I kind of feel like a broken record. Like with each negative post, more and more of you are un-following, hoping I don’t drag you down with me. I swear I didn’t used to be this way. No really, I didn’t.
I just had a bad day, tomorrow will be better, right?
I had two rental showings scheduled for tonight. One at 5:30pm, a Realtor who called yesterday and asked if clients of his could set up a showing. They were undecided if they wanted to buy now or just rent for another year, but either way they wanted to see my place. And then I’d scheduled another showing at 6pm, a woman looking for a three bedroom but would settle on my two bedroom and use the lower level as a third bedroom. Both sounded somewhat promising.

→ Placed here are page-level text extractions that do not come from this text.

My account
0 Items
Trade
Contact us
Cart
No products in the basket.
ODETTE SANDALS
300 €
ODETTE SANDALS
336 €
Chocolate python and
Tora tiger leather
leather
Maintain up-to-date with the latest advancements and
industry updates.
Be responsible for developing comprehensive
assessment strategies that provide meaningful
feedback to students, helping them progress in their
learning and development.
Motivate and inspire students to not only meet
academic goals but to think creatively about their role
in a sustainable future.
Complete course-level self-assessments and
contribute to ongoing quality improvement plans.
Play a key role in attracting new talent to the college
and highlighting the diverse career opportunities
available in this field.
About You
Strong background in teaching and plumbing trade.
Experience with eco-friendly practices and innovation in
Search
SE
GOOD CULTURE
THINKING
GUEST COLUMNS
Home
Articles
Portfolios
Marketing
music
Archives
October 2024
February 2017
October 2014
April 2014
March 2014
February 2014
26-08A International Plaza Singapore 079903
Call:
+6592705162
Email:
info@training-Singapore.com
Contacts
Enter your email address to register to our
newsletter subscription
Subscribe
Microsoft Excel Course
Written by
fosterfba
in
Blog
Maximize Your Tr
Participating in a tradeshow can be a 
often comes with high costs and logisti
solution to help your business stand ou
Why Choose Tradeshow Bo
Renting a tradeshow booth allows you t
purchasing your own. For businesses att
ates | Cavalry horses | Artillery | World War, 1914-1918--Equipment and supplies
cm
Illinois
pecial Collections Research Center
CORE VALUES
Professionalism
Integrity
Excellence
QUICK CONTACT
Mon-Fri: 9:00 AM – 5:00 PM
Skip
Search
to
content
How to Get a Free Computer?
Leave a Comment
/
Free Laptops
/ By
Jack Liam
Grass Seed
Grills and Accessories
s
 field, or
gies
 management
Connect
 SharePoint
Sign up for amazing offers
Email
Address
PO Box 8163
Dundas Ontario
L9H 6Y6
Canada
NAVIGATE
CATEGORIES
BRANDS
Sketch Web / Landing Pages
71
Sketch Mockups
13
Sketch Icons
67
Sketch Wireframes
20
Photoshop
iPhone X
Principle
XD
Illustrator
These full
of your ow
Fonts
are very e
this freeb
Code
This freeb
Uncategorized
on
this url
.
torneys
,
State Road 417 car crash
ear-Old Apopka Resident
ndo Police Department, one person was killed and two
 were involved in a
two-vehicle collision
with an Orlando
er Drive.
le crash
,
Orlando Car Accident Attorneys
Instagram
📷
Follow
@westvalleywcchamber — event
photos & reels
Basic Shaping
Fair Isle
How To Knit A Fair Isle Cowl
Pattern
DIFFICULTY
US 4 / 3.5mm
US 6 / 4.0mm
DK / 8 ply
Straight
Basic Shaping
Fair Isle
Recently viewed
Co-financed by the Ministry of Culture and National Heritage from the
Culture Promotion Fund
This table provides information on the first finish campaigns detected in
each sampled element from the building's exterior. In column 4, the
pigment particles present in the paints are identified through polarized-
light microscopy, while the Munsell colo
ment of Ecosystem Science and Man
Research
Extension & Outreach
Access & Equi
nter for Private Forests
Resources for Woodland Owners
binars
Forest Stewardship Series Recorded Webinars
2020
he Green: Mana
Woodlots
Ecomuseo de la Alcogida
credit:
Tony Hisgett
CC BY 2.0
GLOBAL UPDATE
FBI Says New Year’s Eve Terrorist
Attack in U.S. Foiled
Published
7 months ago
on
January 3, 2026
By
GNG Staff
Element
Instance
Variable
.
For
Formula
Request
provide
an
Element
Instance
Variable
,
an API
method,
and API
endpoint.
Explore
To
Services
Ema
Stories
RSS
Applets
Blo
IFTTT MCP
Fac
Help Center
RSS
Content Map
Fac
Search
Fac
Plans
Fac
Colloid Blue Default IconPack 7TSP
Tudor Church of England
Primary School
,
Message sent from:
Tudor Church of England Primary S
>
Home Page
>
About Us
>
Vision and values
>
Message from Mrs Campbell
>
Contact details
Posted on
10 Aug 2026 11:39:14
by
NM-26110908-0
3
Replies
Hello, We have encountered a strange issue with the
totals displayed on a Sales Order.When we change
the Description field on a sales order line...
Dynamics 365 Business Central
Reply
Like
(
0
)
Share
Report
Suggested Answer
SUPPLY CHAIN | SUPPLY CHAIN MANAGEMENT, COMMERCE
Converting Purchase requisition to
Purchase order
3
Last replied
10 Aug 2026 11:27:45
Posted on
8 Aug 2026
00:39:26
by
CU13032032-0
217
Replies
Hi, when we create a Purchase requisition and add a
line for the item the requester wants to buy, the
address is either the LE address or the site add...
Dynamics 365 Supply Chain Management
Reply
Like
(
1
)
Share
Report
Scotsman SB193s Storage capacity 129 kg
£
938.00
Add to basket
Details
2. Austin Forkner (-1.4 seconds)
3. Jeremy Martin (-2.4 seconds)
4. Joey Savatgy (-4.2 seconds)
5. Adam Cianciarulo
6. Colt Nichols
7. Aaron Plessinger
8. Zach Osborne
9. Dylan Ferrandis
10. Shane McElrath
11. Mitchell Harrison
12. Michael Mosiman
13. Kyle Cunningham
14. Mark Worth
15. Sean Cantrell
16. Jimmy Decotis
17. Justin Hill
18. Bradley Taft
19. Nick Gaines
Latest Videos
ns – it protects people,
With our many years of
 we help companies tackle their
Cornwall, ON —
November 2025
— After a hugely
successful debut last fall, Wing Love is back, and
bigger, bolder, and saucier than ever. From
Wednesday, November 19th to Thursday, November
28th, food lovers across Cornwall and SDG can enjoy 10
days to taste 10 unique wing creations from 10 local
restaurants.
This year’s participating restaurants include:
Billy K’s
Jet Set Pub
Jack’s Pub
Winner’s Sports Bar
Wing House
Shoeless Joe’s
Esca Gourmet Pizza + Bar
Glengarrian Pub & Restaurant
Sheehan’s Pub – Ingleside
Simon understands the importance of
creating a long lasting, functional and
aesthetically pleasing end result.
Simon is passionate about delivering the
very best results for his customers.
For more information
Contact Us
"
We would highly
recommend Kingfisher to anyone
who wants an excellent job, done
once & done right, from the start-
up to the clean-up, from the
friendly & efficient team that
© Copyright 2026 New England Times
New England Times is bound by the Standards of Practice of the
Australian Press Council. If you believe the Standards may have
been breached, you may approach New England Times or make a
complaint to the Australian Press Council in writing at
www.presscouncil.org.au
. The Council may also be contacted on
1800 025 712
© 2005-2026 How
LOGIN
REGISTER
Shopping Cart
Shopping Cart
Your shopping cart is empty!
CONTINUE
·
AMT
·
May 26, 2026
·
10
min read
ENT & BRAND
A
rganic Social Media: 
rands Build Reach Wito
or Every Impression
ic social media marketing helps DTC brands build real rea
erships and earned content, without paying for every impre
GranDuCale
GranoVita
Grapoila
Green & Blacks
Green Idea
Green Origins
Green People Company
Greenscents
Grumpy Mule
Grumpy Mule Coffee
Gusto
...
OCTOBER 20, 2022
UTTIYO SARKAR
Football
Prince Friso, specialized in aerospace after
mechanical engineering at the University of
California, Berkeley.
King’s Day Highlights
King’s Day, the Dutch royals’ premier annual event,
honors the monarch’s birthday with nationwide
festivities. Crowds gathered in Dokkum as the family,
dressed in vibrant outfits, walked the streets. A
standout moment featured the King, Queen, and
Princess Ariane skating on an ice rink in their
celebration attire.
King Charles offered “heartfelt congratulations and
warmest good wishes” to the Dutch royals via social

So I rushed out of work as I had to pick up Kona from playcare (no judging), dropped her at home, stopped to pick up Eric’s dry cleaning, two suits and ten shirts, and then drove the 20ish minutes straight north. I arrived with a few minutes to spare as I ran around the house, turning on all the lights, closing closet doors, well, you get the idea.
At 5:45pm I left a nasty message for the Realtor, asking if he was still planning on stopping over with his clients, as I’d thought we’d agreed on 5:30pm… He ended up returning my call on my drive home later, apologizing for forgetting about our appointment. Nice, very classy.
My 6pm showing called at 5:59pm with a story about her sister being admitted to the hospital and needing to pick up her kids. Okay, maybe this was true, although I’ve heard every excuse in the book over the years, and it surely sounded like an excuse to me. We rescheduled for tomorrow at 5:30pm.
So essentially I drove there for nothing today, and now have to drive there again tomorrow evening. I’d actually had a showing scheduled last night as well, but told him to text me 30 minutes prior to our agreed upon meeting time to confirm. He didn’t text therefore I didn’t waste my time driving there last night. I did just receive an email from him though that he’d like to meet tomorrow night. I told him 5:30pm tomorrow as well. I mean really, what are the chances two outta two will show?
So yeah, it’s 7:20pm now, no sign of Eric, and of course can’t get a hold of him, I assume he’s in surgery. I’m starving and tired and cranky. Do I find my own dinner or wait for him? Or just go to bed? Did I mention I’m cranky?